Although it has become a standard rejoinder to argue that the actions of famous figures from the past should not be judged by people living in the present, it is perfectly possible to judge someone like Jefferson by the opinions of people living in his time. Before joining the Haitian revolutionaries, a free man of color named Julien Raimond, a plantation owner and enslaver, asked: “The father who creates another being only to enslave him, is he not a monster?”
Jefferson also judged himself. He knew that slavery was monstrously wrong and feared that its end might bring about “the extermination of the one or the other race.” And it is hard not to read as a double entendre what Jefferson wrote about the Haitian Revolution in 1797. “If something is not done, and soon done,” Jefferson warned, “we shall be the murderers of our own children.” Jefferson had good reason to be worried.
Haitian independence exposed an embarrassing truth about the American Revolution.
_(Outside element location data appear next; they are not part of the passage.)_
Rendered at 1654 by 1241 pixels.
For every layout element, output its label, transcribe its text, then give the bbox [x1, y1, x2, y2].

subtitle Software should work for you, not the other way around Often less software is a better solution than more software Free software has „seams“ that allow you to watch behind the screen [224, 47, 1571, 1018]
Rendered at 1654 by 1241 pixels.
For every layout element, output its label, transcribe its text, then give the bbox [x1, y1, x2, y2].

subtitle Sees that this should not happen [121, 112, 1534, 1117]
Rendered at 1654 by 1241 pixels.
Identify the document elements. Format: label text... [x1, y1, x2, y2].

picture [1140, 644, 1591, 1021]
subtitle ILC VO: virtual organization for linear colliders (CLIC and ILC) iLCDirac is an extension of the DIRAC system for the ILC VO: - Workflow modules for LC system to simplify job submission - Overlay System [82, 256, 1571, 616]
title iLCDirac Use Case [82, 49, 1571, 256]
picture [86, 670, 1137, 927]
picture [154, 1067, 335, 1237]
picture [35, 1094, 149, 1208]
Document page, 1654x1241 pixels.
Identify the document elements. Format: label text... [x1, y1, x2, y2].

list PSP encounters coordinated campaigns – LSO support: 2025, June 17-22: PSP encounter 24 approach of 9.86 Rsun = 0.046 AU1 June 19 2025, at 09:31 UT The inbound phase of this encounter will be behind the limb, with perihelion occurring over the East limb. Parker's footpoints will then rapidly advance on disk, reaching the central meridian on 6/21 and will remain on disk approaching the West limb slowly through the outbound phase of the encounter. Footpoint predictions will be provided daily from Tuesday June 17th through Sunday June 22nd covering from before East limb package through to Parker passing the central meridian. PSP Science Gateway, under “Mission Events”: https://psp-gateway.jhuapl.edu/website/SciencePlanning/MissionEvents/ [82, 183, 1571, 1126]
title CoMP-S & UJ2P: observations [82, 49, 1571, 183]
The Haitian revolutionaries used the same violence as the American colonists to actually implement the American Declaration of Independence’s putatively “self-evident” phrase, “all men are created equal.”
While the US founders, most of whom were enslavers, were by turns too cowardly, depraved, or self-interested to end slavery, Haiti’s founders saw “liberty” and “equality” as more than just pretty slogans.
Under General Jean-Jacques Dessalines, Haiti was declared independent on January 1, 1804. As Emperor of the new nation, Dessalines demonstrated that he was far more enlightened than President Jefferson. The 1805 Imperial Constitution of Haiti reads: “Slavery is forever abolished […] equality in the eyes of the law is incontestably acknowledged.”
This constitution circulated across the world, laying bare a damning contrast: it was infinitely possible to eliminate slavery at the moment of US independence, but Jefferson and the founders chose otherwise. The US republic was founded on slavery, but the empire of Haiti was founded on freedom. Indeed, in the 19th century, Haiti was the land of the free and home of the brave to which other freedom fighters in the hemisphere, like Simón Bolívar, looked for inspiration.
As for President Jefferson, when he had the opportunity to support the people he once called “cannibals of the terrible republic,” he did the opposite. Jefferson so feared that Haiti’s anti-slavery egalitarianism would spread to US shores that he tried to cut off contact by instituting a trade embargo.
What the case of Haiti makes apparent is that we can only write off the crimes of enslavers as the deeds of “men of their time” if we leave out the story of their victims. Enslaved men and women who were forced to silently suffer by those tyrants euphemistically called slaveholders and planters were also people of their time. So were the maroons who led slave rebellions across the Americas and the abolitionists who advocated for universal emancipation. Let us also not forget that there were millions of people who lived during Jefferson’s time, and the vast majority of them never enslaved anyone.
If there is one thing that teaching at “Thomas Jefferson’s University” has taught me, it is that those who defend the pro-slavery founders of the United States are not seeking moral clarity when they tell me not to judge Jefferson because he was just “a man of his time.” It is absolution they want.
But this is something Jefferson could not give himself, much less the nation he helped create. “I tremble for my country when I reflect that God is just; that his justice cannot sleep forever,” Jefferson lamented. He clearly didn’t tremble too much. George Washington freed all his slaves in his 1799 will. Thomas Jefferson, who died in 1826, freed only five in his. Sally Hemings wasn’t one of them.
So many people living in our time cannot bear to confront what is perhaps the most self-evident of truths. Rapists and enslavers are indefensible, regardless of time, and this makes Thomas Jefferson one of the worst men of his.
Marlene Daut, Ph.D, is the author of Tropics of Haiti: Race and the Literary History of the Haitian Revolution in the Atlantic World (2015).